(Coordinate annotation records)
::::

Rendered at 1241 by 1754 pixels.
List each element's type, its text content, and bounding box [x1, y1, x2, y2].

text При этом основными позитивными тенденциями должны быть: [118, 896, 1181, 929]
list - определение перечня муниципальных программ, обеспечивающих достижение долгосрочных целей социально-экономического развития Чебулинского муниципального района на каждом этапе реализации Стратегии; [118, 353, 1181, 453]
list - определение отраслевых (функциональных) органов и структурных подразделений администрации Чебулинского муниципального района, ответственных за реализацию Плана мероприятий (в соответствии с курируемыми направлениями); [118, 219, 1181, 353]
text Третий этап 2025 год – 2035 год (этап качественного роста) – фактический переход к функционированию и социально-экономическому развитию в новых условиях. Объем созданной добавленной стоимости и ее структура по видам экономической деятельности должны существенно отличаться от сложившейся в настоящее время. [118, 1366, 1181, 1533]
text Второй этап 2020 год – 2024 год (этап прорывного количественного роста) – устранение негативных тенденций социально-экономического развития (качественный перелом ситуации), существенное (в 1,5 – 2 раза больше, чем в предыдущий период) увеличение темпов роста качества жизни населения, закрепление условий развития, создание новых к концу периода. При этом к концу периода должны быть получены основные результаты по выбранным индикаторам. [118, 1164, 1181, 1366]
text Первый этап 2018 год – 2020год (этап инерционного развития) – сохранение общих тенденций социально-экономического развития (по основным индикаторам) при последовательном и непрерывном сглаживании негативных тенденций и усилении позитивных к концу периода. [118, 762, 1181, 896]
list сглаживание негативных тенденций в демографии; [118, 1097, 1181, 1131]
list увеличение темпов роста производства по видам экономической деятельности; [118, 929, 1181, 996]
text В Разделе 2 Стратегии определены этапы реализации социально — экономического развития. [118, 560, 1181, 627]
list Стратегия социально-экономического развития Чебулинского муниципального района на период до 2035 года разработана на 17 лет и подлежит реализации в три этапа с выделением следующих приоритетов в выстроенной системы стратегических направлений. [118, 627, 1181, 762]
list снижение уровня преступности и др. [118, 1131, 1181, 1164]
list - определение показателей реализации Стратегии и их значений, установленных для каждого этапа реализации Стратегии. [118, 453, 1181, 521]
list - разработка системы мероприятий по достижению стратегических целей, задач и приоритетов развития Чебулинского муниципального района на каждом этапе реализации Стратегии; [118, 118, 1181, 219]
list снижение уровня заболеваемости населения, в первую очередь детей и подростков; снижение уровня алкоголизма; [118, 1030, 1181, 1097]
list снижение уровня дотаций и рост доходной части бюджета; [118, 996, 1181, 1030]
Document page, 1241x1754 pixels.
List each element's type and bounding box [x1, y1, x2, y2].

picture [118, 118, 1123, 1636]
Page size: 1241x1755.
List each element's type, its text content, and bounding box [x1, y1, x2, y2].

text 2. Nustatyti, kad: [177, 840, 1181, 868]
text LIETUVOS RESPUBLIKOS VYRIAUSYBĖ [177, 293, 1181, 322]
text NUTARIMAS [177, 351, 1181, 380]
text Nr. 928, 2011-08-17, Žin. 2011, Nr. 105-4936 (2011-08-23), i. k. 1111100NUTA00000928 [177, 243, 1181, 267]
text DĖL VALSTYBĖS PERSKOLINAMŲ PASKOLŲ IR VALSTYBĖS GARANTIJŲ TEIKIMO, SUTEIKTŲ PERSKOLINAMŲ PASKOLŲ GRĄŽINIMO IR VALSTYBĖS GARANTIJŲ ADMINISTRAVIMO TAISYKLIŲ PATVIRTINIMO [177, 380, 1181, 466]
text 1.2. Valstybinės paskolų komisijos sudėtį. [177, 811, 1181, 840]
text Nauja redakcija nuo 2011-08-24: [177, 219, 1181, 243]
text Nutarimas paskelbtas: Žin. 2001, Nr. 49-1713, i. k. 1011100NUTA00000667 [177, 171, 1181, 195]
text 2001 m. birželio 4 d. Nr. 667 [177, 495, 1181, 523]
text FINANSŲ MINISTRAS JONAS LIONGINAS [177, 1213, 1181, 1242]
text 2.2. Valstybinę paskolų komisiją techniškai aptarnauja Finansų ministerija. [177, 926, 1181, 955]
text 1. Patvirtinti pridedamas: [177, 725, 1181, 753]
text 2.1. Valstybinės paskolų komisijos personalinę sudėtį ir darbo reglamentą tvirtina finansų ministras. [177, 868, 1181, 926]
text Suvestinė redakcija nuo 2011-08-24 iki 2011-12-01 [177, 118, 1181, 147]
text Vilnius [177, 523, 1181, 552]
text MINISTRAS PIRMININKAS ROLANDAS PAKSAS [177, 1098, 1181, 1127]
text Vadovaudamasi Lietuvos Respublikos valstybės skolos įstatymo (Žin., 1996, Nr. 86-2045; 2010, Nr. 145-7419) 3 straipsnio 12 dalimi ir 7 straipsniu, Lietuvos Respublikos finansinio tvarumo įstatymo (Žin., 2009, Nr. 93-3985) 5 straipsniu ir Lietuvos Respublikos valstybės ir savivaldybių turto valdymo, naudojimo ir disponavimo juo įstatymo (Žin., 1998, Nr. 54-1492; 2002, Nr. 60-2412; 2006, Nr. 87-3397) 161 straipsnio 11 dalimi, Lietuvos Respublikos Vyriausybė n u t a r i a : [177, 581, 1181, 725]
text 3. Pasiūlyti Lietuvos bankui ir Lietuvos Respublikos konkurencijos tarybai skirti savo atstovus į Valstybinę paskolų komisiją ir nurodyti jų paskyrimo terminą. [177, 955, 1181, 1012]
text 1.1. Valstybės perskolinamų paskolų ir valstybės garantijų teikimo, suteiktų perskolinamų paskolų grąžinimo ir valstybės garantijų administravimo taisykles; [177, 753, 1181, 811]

::::

> _WHAT YOU NEED TO DO_:
Can you copy all of the records above line for line, with no changes?

> _ANSWER BELOW_:
Rendered at 1241 by 1754 pixels.
List each element's type, its text content, and bounding box [x1, y1, x2, y2].

text При этом основными позитивными тенденциями должны быть: [118, 896, 1181, 929]
list - определение перечня муниципальных программ, обеспечивающих достижение долгосрочных целей социально-экономического развития Чебулинского муниципального района на каждом этапе реализации Стратегии; [118, 353, 1181, 453]
list - определение отраслевых (функциональных) органов и структурных подразделений администрации Чебулинского муниципального района, ответственных за реализацию Плана мероприятий (в соответствии с курируемыми направлениями); [118, 219, 1181, 353]
text Третий этап 2025 год – 2035 год (этап качественного роста) – фактический переход к функционированию и социально-экономическому развитию в новых условиях. Объем созданной добавленной стоимости и ее структура по видам экономической деятельности должны существенно отличаться от сложившейся в настоящее время. [118, 1366, 1181, 1533]
text Второй этап 2020 год – 2024 год (этап прорывного количественного роста) – устранение негативных тенденций социально-экономического развития (качественный перелом ситуации), существенное (в 1,5 – 2 раза больше, чем в предыдущий период) увеличение темпов роста качества жизни населения, закрепление условий развития, создание новых к концу периода. При этом к концу периода должны быть получены основные результаты по выбранным индикаторам. [118, 1164, 1181, 1366]
text Первый этап 2018 год – 2020год (этап инерционного развития) – сохранение общих тенденций социально-экономического развития (по основным индикаторам) при последовательном и непрерывном сглаживании негативных тенденций и усилении позитивных к концу периода. [118, 762, 1181, 896]
list сглаживание негативных тенденций в демографии; [118, 1097, 1181, 1131]
list увеличение темпов роста производства по видам экономической деятельности; [118, 929, 1181, 996]
text В Разделе 2 Стратегии определены этапы реализации социально — экономического развития. [118, 560, 1181, 627]
list Стратегия социально-экономического развития Чебулинского муниципального района на период до 2035 года разработана на 17 лет и подлежит реализации в три этапа с выделением следующих приоритетов в выстроенной системы стратегических направлений. [118, 627, 1181, 762]
list снижение уровня преступности и др. [118, 1131, 1181, 1164]
list - определение показателей реализации Стратегии и их значений, установленных для каждого этапа реализации Стратегии. [118, 453, 1181, 521]
list - разработка системы мероприятий по достижению стратегических целей, задач и приоритетов развития Чебулинского муниципального района на каждом этапе реализации Стратегии; [118, 118, 1181, 219]
list снижение уровня заболеваемости населения, в первую очередь детей и подростков; снижение уровня алкоголизма; [118, 1030, 1181, 1097]
list снижение уровня дотаций и рост доходной части бюджета; [118, 996, 1181, 1030]
Document page, 1241x1754 pixels.
List each element's type and bounding box [x1, y1, x2, y2].

picture [118, 118, 1123, 1636]
Page size: 1241x1755.
List each element's type, its text content, and bounding box [x1, y1, x2, y2].

text 2. Nustatyti, kad: [177, 840, 1181, 868]
text LIETUVOS RESPUBLIKOS VYRIAUSYBĖ [177, 293, 1181, 322]
text NUTARIMAS [177, 351, 1181, 380]
text Nr. 928, 2011-08-17, Žin. 2011, Nr. 105-4936 (2011-08-23), i. k. 1111100NUTA00000928 [177, 243, 1181, 267]
text DĖL VALSTYBĖS PERSKOLINAMŲ PASKOLŲ IR VALSTYBĖS GARANTIJŲ TEIKIMO, SUTEIKTŲ PERSKOLINAMŲ PASKOLŲ GRĄŽINIMO IR VALSTYBĖS GARANTIJŲ ADMINISTRAVIMO TAISYKLIŲ PATVIRTINIMO [177, 380, 1181, 466]
text 1.2. Valstybinės paskolų komisijos sudėtį. [177, 811, 1181, 840]
text Nauja redakcija nuo 2011-08-24: [177, 219, 1181, 243]
text Nutarimas paskelbtas: Žin. 2001, Nr. 49-1713, i. k. 1011100NUTA00000667 [177, 171, 1181, 195]
text 2001 m. birželio 4 d. Nr. 667 [177, 495, 1181, 523]
text FINANSŲ MINISTRAS JONAS LIONGINAS [177, 1213, 1181, 1242]
text 2.2. Valstybinę paskolų komisiją techniškai aptarnauja Finansų ministerija. [177, 926, 1181, 955]
text 1. Patvirtinti pridedamas: [177, 725, 1181, 753]
text 2.1. Valstybinės paskolų komisijos personalinę sudėtį ir darbo reglamentą tvirtina finansų ministras. [177, 868, 1181, 926]
text Suvestinė redakcija nuo 2011-08-24 iki 2011-12-01 [177, 118, 1181, 147]
text Vilnius [177, 523, 1181, 552]
text MINISTRAS PIRMININKAS ROLANDAS PAKSAS [177, 1098, 1181, 1127]
text Vadovaudamasi Lietuvos Respublikos valstybės skolos įstatymo (Žin., 1996, Nr. 86-2045; 2010, Nr. 145-7419) 3 straipsnio 12 dalimi ir 7 straipsniu, Lietuvos Respublikos finansinio tvarumo įstatymo (Žin., 2009, Nr. 93-3985) 5 straipsniu ir Lietuvos Respublikos valstybės ir savivaldybių turto valdymo, naudojimo ir disponavimo juo įstatymo (Žin., 1998, Nr. 54-1492; 2002, Nr. 60-2412; 2006, Nr. 87-3397) 161 straipsnio 11 dalimi, Lietuvos Respublikos Vyriausybė n u t a r i a : [177, 581, 1181, 725]
text 3. Pasiūlyti Lietuvos bankui ir Lietuvos Respublikos konkurencijos tarybai skirti savo atstovus į Valstybinę paskolų komisiją ir nurodyti jų paskyrimo terminą. [177, 955, 1181, 1012]
text 1.1. Valstybės perskolinamų paskolų ir valstybės garantijų teikimo, suteiktų perskolinamų paskolų grąžinimo ir valstybės garantijų administravimo taisykles; [177, 753, 1181, 811]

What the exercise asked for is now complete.